После завтрака мы покидаем сотрапезников. Черчилль уводит нас - Рида и меня - в другую комнату. Мы садимся в кружок, и премьер-министр начинает разговор на интересующую его тему. Сначала он бурно восхищается действиями французской армии в Италии, затем упоминает о маршале Петэне: "Я отнюдь не желаю, чтобы его расстреляли, но с радостью увидел бы, как его торжественно разжалуют и предадут позору". Черчилль напоминает мне, что зол на маршала еще с 1940 года, когда французские правительство и командование затребовали у него двадцать пять эскадрилий истребителей, в то время как сами вели переговоры о перемирии.

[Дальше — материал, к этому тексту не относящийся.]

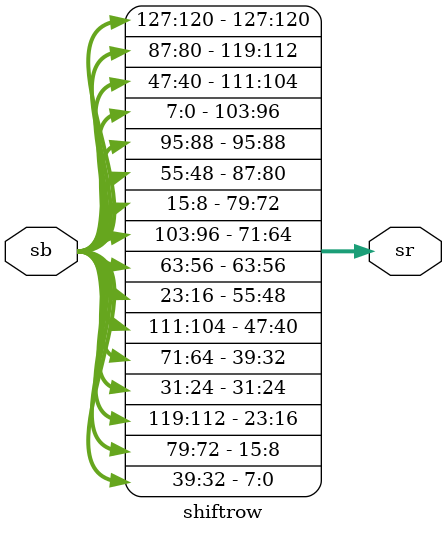
<source format=v>
`timescale 1ns / 1ps
module shiftrow(sb,sr);

input [127:0] sb;
output [127:0] sr;

assign         sr[127:120] = sb[127:120];  
assign         sr[119:112] = sb[87:80];
assign         sr[111:104] = sb[47:40];
assign         sr[103:96] = sb[7:0];
   
assign          sr[95:88] = sb[95:88];
assign          sr[87:80] = sb[55:48];
assign          sr[79:72] = sb[15:8];
assign          sr[71:64] = sb[103:96];
   
assign          sr[63:56] = sb[63:56];
assign          sr[55:48] = sb[23:16];
assign          sr[47:40] = sb[111:104];
assign          sr[39:32] = sb[71:64];
   
assign          sr[31:24] = sb[31:24];
assign          sr[23:16] = sb[119:112];
assign          sr[15:8] = sb[79:72];
assign          sr[7:0] = sb[39:32]; 

     	 

endmodule

</source>
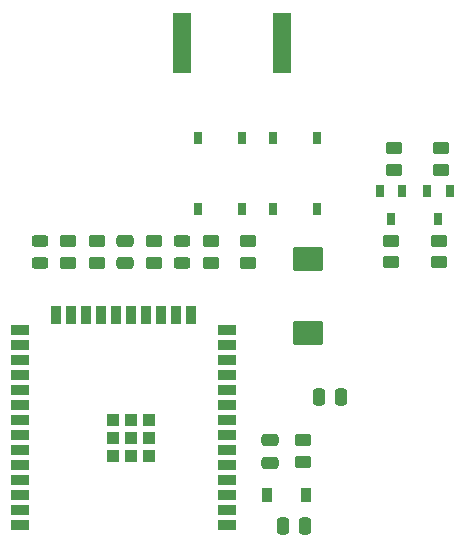
<source format=gtp>
G04 #@! TF.GenerationSoftware,KiCad,Pcbnew,(7.0.0-0)*
G04 #@! TF.CreationDate,2023-06-06T22:54:07+02:00*
G04 #@! TF.ProjectId,ithowifi_4l_v21_tht,6974686f-7769-4666-995f-346c5f763231,rev?*
G04 #@! TF.SameCoordinates,Original*
G04 #@! TF.FileFunction,Paste,Top*
G04 #@! TF.FilePolarity,Positive*
%FSLAX46Y46*%
G04 Gerber Fmt 4.6, Leading zero omitted, Abs format (unit mm)*
G04 Created by KiCad (PCBNEW (7.0.0-0)) date 2023-06-06 22:54:07*
%MOMM*%
%LPD*%
G01*
G04 APERTURE LIST*
G04 Aperture macros list*
%AMRoundRect*
0 Rectangle with rounded corners*
0 $1 Rounding radius*
0 $2 $3 $4 $5 $6 $7 $8 $9 X,Y pos of 4 corners*
0 Add a 4 corners polygon primitive as box body*
4,1,4,$2,$3,$4,$5,$6,$7,$8,$9,$2,$3,0*
0 Add four circle primitives for the rounded corners*
1,1,$1+$1,$2,$3*
1,1,$1+$1,$4,$5*
1,1,$1+$1,$6,$7*
1,1,$1+$1,$8,$9*
0 Add four rect primitives between the rounded corners*
20,1,$1+$1,$2,$3,$4,$5,0*
20,1,$1+$1,$4,$5,$6,$7,0*
20,1,$1+$1,$6,$7,$8,$9,0*
20,1,$1+$1,$8,$9,$2,$3,0*%
G04 Aperture macros list end*
%ADD10RoundRect,0.250000X1.025000X-0.787500X1.025000X0.787500X-1.025000X0.787500X-1.025000X-0.787500X0*%
%ADD11R,0.700000X1.000000*%
%ADD12RoundRect,0.250000X-0.450000X0.262500X-0.450000X-0.262500X0.450000X-0.262500X0.450000X0.262500X0*%
%ADD13R,1.500000X0.900000*%
%ADD14R,0.900000X1.500000*%
%ADD15R,1.050000X1.050000*%
%ADD16RoundRect,0.243750X0.456250X-0.243750X0.456250X0.243750X-0.456250X0.243750X-0.456250X-0.243750X0*%
%ADD17R,0.750000X1.000000*%
%ADD18RoundRect,0.250000X0.250000X0.475000X-0.250000X0.475000X-0.250000X-0.475000X0.250000X-0.475000X0*%
%ADD19RoundRect,0.250000X0.450000X-0.262500X0.450000X0.262500X-0.450000X0.262500X-0.450000X-0.262500X0*%
%ADD20RoundRect,0.250000X0.475000X-0.250000X0.475000X0.250000X-0.475000X0.250000X-0.475000X-0.250000X0*%
%ADD21RoundRect,0.250000X-0.250000X-0.475000X0.250000X-0.475000X0.250000X0.475000X-0.250000X0.475000X0*%
%ADD22R,0.900000X1.200000*%
%ADD23R,1.500000X5.080000*%
G04 APERTURE END LIST*
D10*
X111632000Y-132343000D03*
X111632000Y-126118000D03*
D11*
X119608599Y-120338999D03*
X117708599Y-120338999D03*
X118658599Y-122738999D03*
D12*
X118872000Y-116711900D03*
X118872000Y-118536900D03*
D13*
X104727599Y-148613599D03*
X104727599Y-147343599D03*
X104727599Y-146073599D03*
X104727599Y-144803599D03*
X104727599Y-143533599D03*
X104727599Y-142263599D03*
X104727599Y-140993599D03*
X104727599Y-139723599D03*
X104727599Y-138453599D03*
X104727599Y-137183599D03*
X104727599Y-135913599D03*
X104727599Y-134643599D03*
X104727599Y-133373599D03*
X104727599Y-132103599D03*
D14*
X101697599Y-130853599D03*
X100427599Y-130853599D03*
X99157599Y-130853599D03*
X97887599Y-130853599D03*
X96617599Y-130853599D03*
X95347599Y-130853599D03*
X94077599Y-130853599D03*
X92807599Y-130853599D03*
X91537599Y-130853599D03*
X90267599Y-130853599D03*
D13*
X87227599Y-132103599D03*
X87227599Y-133373599D03*
X87227599Y-134643599D03*
X87227599Y-135913599D03*
X87227599Y-137183599D03*
X87227599Y-138453599D03*
X87227599Y-139723599D03*
X87227599Y-140993599D03*
X87227599Y-142263599D03*
X87227599Y-143533599D03*
X87227599Y-144803599D03*
X87227599Y-146073599D03*
X87227599Y-147343599D03*
X87227599Y-148613599D03*
D15*
X95132599Y-139748599D03*
X98182599Y-142798599D03*
X95132599Y-142798599D03*
X96657599Y-139748599D03*
X96657599Y-141273599D03*
X98182599Y-139748599D03*
X96657599Y-142798599D03*
X95132599Y-141273599D03*
X98182599Y-141273599D03*
D12*
X91313000Y-124588900D03*
X91313000Y-126413900D03*
X106536000Y-124597500D03*
X106536000Y-126422500D03*
X118618000Y-124548500D03*
X118618000Y-126373500D03*
D16*
X88900000Y-126438900D03*
X88900000Y-124563900D03*
D17*
X108665399Y-121871999D03*
X108665399Y-115871999D03*
X112415399Y-121871999D03*
X112415399Y-115871999D03*
D18*
X114432000Y-137768000D03*
X112532000Y-137768000D03*
D11*
X123606599Y-120338999D03*
X121706599Y-120338999D03*
X122656599Y-122738999D03*
D19*
X122859800Y-118536900D03*
X122859800Y-116711900D03*
D12*
X122682000Y-124548500D03*
X122682000Y-126373500D03*
D20*
X96139000Y-126451400D03*
X96139000Y-124551400D03*
D19*
X98552000Y-126428000D03*
X98552000Y-124603000D03*
D21*
X109486900Y-148751000D03*
X111386900Y-148751000D03*
D20*
X108377500Y-143351000D03*
X108377500Y-141451000D03*
D22*
X111425499Y-146083999D03*
X108125499Y-146083999D03*
D19*
X111171500Y-143290000D03*
X111171500Y-141465000D03*
X93726000Y-126413900D03*
X93726000Y-124588900D03*
X103378000Y-126428000D03*
X103378000Y-124603000D03*
D16*
X100965000Y-126453000D03*
X100965000Y-124578000D03*
D17*
X106014999Y-121871999D03*
X106014999Y-115871999D03*
X102264999Y-121871999D03*
X102264999Y-115871999D03*
D23*
X100931399Y-107848399D03*
X109431399Y-107848399D03*
M02*

</source>
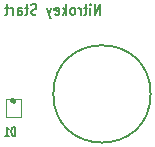
<source format=gbo>
G04 #@! TF.FileFunction,Legend,Bot*
%FSLAX46Y46*%
G04 Gerber Fmt 4.6, Leading zero omitted, Abs format (unit mm)*
G04 Created by KiCad (PCBNEW 4.0.7) date 2018. July 04., Wednesday 00:12:24*
%MOMM*%
%LPD*%
G01*
G04 APERTURE LIST*
%ADD10C,0.150000*%
%ADD11C,0.381000*%
%ADD12C,0.099060*%
G04 APERTURE END LIST*
D10*
X-3588247Y6692157D02*
X-3588247Y7592157D01*
X-4045390Y6692157D01*
X-4045390Y7592157D01*
X-4426342Y6692157D02*
X-4426342Y7292157D01*
X-4426342Y7592157D02*
X-4388247Y7549300D01*
X-4426342Y7506443D01*
X-4464437Y7549300D01*
X-4426342Y7592157D01*
X-4426342Y7506443D01*
X-4693008Y7292157D02*
X-4997770Y7292157D01*
X-4807294Y7592157D02*
X-4807294Y6820729D01*
X-4845389Y6735014D01*
X-4921580Y6692157D01*
X-4997770Y6692157D01*
X-5264437Y6692157D02*
X-5264437Y7292157D01*
X-5264437Y7120729D02*
X-5302532Y7206443D01*
X-5340628Y7249300D01*
X-5416818Y7292157D01*
X-5493009Y7292157D01*
X-5873961Y6692157D02*
X-5797770Y6735014D01*
X-5759675Y6777871D01*
X-5721580Y6863586D01*
X-5721580Y7120729D01*
X-5759675Y7206443D01*
X-5797770Y7249300D01*
X-5873961Y7292157D01*
X-5988247Y7292157D01*
X-6064437Y7249300D01*
X-6102532Y7206443D01*
X-6140628Y7120729D01*
X-6140628Y6863586D01*
X-6102532Y6777871D01*
X-6064437Y6735014D01*
X-5988247Y6692157D01*
X-5873961Y6692157D01*
X-6483485Y6692157D02*
X-6483485Y7592157D01*
X-6559676Y7035014D02*
X-6788247Y6692157D01*
X-6788247Y7292157D02*
X-6483485Y6949300D01*
X-7435866Y6735014D02*
X-7359676Y6692157D01*
X-7207295Y6692157D01*
X-7131104Y6735014D01*
X-7093009Y6820729D01*
X-7093009Y7163586D01*
X-7131104Y7249300D01*
X-7207295Y7292157D01*
X-7359676Y7292157D01*
X-7435866Y7249300D01*
X-7473961Y7163586D01*
X-7473961Y7077871D01*
X-7093009Y6992157D01*
X-7740628Y7292157D02*
X-7931104Y6692157D01*
X-8121580Y7292157D02*
X-7931104Y6692157D01*
X-7854913Y6477871D01*
X-7816818Y6435014D01*
X-7740628Y6392157D01*
X-8997771Y6735014D02*
X-9112057Y6692157D01*
X-9302533Y6692157D01*
X-9378723Y6735014D01*
X-9416819Y6777871D01*
X-9454914Y6863586D01*
X-9454914Y6949300D01*
X-9416819Y7035014D01*
X-9378723Y7077871D01*
X-9302533Y7120729D01*
X-9150152Y7163586D01*
X-9073961Y7206443D01*
X-9035866Y7249300D01*
X-8997771Y7335014D01*
X-8997771Y7420729D01*
X-9035866Y7506443D01*
X-9073961Y7549300D01*
X-9150152Y7592157D01*
X-9340628Y7592157D01*
X-9454914Y7549300D01*
X-9683485Y7292157D02*
X-9988247Y7292157D01*
X-9797771Y7592157D02*
X-9797771Y6820729D01*
X-9835866Y6735014D01*
X-9912057Y6692157D01*
X-9988247Y6692157D01*
X-10597771Y6692157D02*
X-10597771Y7163586D01*
X-10559676Y7249300D01*
X-10483486Y7292157D01*
X-10331105Y7292157D01*
X-10254914Y7249300D01*
X-10597771Y6735014D02*
X-10521581Y6692157D01*
X-10331105Y6692157D01*
X-10254914Y6735014D01*
X-10216819Y6820729D01*
X-10216819Y6906443D01*
X-10254914Y6992157D01*
X-10331105Y7035014D01*
X-10521581Y7035014D01*
X-10597771Y7077871D01*
X-10978724Y6692157D02*
X-10978724Y7292157D01*
X-10978724Y7120729D02*
X-11016819Y7206443D01*
X-11054915Y7249300D01*
X-11131105Y7292157D01*
X-11207296Y7292157D01*
X-11359676Y7292157D02*
X-11664438Y7292157D01*
X-11473962Y7592157D02*
X-11473962Y6820729D01*
X-11512057Y6735014D01*
X-11588248Y6692157D01*
X-11664438Y6692157D01*
D11*
X-10896500Y-598500D02*
G75*
G03X-10896500Y-598500I-63500J0D01*
G01*
D12*
X-10960000Y-471500D02*
X-11595000Y-471500D01*
X-11595000Y-471500D02*
X-11595000Y-1995500D01*
X-11595000Y-1995500D02*
X-10325000Y-1995500D01*
X-10325000Y-1995500D02*
X-10325000Y-471500D01*
X-10325000Y-471500D02*
X-10960000Y-471500D01*
D10*
X665066Y-12700D02*
G75*
G03X665066Y-12700I-4119466J0D01*
G01*
X-10783943Y-3575005D02*
X-10783943Y-2775005D01*
X-10926800Y-2775005D01*
X-11012515Y-2813100D01*
X-11069657Y-2889290D01*
X-11098229Y-2965481D01*
X-11126800Y-3117862D01*
X-11126800Y-3232148D01*
X-11098229Y-3384529D01*
X-11069657Y-3460719D01*
X-11012515Y-3536910D01*
X-10926800Y-3575005D01*
X-10783943Y-3575005D01*
X-11698229Y-3575005D02*
X-11355372Y-3575005D01*
X-11526800Y-3575005D02*
X-11526800Y-2775005D01*
X-11469657Y-2889290D01*
X-11412515Y-2965481D01*
X-11355372Y-3003576D01*
M02*

</source>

Филип Рид молчал и внимательно слушал. Я знал, что он близок к президенту Рузвельту и является его посланцем, но мне не было известно, что он один из крупнейших представителей американского капитализма председатель правления "Дженерал электрик" и ста других компаний. Рид бросил дела и стал правой рукой Гарримана, а затем председателем, в звании министра, ПУБ (Public War Board) - всесильной организации экономической войны на Западе. Я мог только догадываться о причине его присутствия: Черчилль, представлявший британское правительство, брал в свидетели американское правительство.

Я предчувствовал, что услышу много неприятного. Мне предстояло еще заставить их внять голосу побежденной нации, которую правительство и парламент предоставили самой себе. Нацию эту представлял за рубежом вдохновенный безумец, то признаваемый, то не признаваемый Англией и Америкой. И все же он обладал силой - силой Сопротивления, которое они игнорировали, но которое являлось лучшим залогом его суверенных прав.

Я догадывался, что спор будет яростным. Он начался с самого неприятного: с обсуждения предательства и его необходимого следствия чистки. Привожу основное содержание беседы, взятое из телеграмм, которые я тогда посылал в Алжир. "Д'Астье указывает лричины, по которым французы рассматривают правительство Виши как правительство предателей. Он добавляет, что отсутствие понимания в этом вопросе со стороны союзных правительств - одна из причин, вызвавших замешательство в общественном мнении Франции. Черчилль возражает, указывая на то, что правительство Виши имеет видимость правомочного, и напоминает о голосовании в Национальной ассамблее. Он добавляет, что ему вполне понятна позиция Сопротивления, однако нельзя не считаться с тем, что значительная часть французского народа как будто признала и поддержала правительство Виши в первые месяцы его существования.